Ça suffit !

Édito
mardi 7 mai 2019

Le pouvoir a peur. Il s’énerve. Après la casse de la jeunesse lycéenne, après celle des Gilets jaunes, après les conclusions ineptes de sa campagne électorale intitulée “grand débat”, il lui faut vendre ses conclusions avant les élections européennes. Et donc, il entend siffler la fin de partie et pour ça faire régner la terreur à tous niveaux, à commencer par ce 1er mai : gaz et LBD en nappes, matraquage et tabassages, ainsi que, moins “conventionnel”, jets de pavés, coups de poings, sparadrap noir masquant les numéros d’identification dans le dos des CRS, rendant impossible d’hypothétiques poursuites judiciaires. Agresser aussi sauvagement la manifdu 1er mai permet d’affaiblir à la fois les syndicats, les Gilets jaunes, et les secteurs en lutte, d’empêcher leur convergence, de justifier la répression et de retourner l’opinion. Jusqu’au mensonge de l’hôpital de la Salpêtrière pour justifier les exactions de cette journée, pour nuire à la jonction Gilets jaunes, personnels hospitaliers, notamment en obligeant les urgentistes en grève à retirer leur banderole à l’extérieur de l’hôpital, et pour occulter l’énorme succès de cette manif résistant aux attaques répétées des forces de répression.

Cette fois, Macron et ses sbires ont raté leur coup. La manif a eu lieu, massive et a été un moment fort de jonction des secteurs les plus mobilisés avec les Gilets jaunes. Ces derniers ont sauvé la manif par leur nombre et leur détermination, en restant compacts et en résistant aux innombrables charges et gazages, ce qui laisse augurer des reprises des ronds-points dans les meilleures conditions.
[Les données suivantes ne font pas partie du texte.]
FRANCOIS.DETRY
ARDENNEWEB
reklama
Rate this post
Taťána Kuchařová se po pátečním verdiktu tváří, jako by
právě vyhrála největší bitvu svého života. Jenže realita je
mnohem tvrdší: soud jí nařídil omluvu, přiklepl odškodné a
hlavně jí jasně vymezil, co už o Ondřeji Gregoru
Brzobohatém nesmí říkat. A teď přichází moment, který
Malheureusement, les syndicats eux sont tombés dans le piège tendu, avec leur incapacité collective à défendre la fête du Travail, qui est leur pré-carré, avec leurs cortèges désertés, les manifestant·e·s syndiqué·é·s pour beaucoup, optant de plus en plus pour d’autres horizons que les ballons syndicaux, et avec le départ de la FSU ou les exfiltrations des responsables de la CGT et de Solidaires difficiles à comprendre dans ce contexte d’agression de la manifestation syndicale la plus symbolique de l’année. Les directions syndicales doivent sans délai – et les congrès de la CGT, de la FSU et de FO de cette année peuvent en être l’occasion – tirer les conséquences de leur stratégie de dialogue “social” avec ce pouvoir qui ne lâche rien et qui vient de montrer on ne peut plus clairement qu’il veut en finir avec les syndicats. Elles doivent contribuer, comme a commencé à l’initier la CGT en ce premier mai (article de Martinez dans La Provence du 29 avril) à l’unité d’action de tous les mouvements d’opposition à la politique ultralibérale du pouvoir, des Gilets jaunes qui ont fait ravaler sa morgue à Macron et des mobilisations sectorielles qui actuellement mènent pied à pied la bataille contre la casse des services publics (l’école, la santé…)

Mais les mouvements de luttes sectorielles, comme toutes les structures présentes le 1er mai, doivent également tirer le bilan de leur difficulté d’apparaître dans une confrontation d’une telle violence. Elles doivent donc revoir dans l’urgence leur capacité d’auto-organisation pour pouvoir résister ensemble aux attaques du pouvoir (coordinations aux différents niveaux chargées y compris de formations à l’autodéfense des personnes, des cortèges, des locaux…), travailler en convergence avec les Gilets jaunes autrement qu’en posant un vague rendez-vous hebdomadaire ; elles peuvent par exemple étendre les convergences Gilets jaunes/éducation et si possible santé, comme dans l’Hérault, l’Yonne, le Var ou en Île-de-France.

Agir ainsi, dès maintenant, pour stopper l’offensive ultralibérale permettra, espérons-le, de continuer à pouvoir agir demain contre la ligne de plus en plus dure du régime Macron, ou de tout autre dont il ne manquera pas de favoriser l’accès au pouvoir.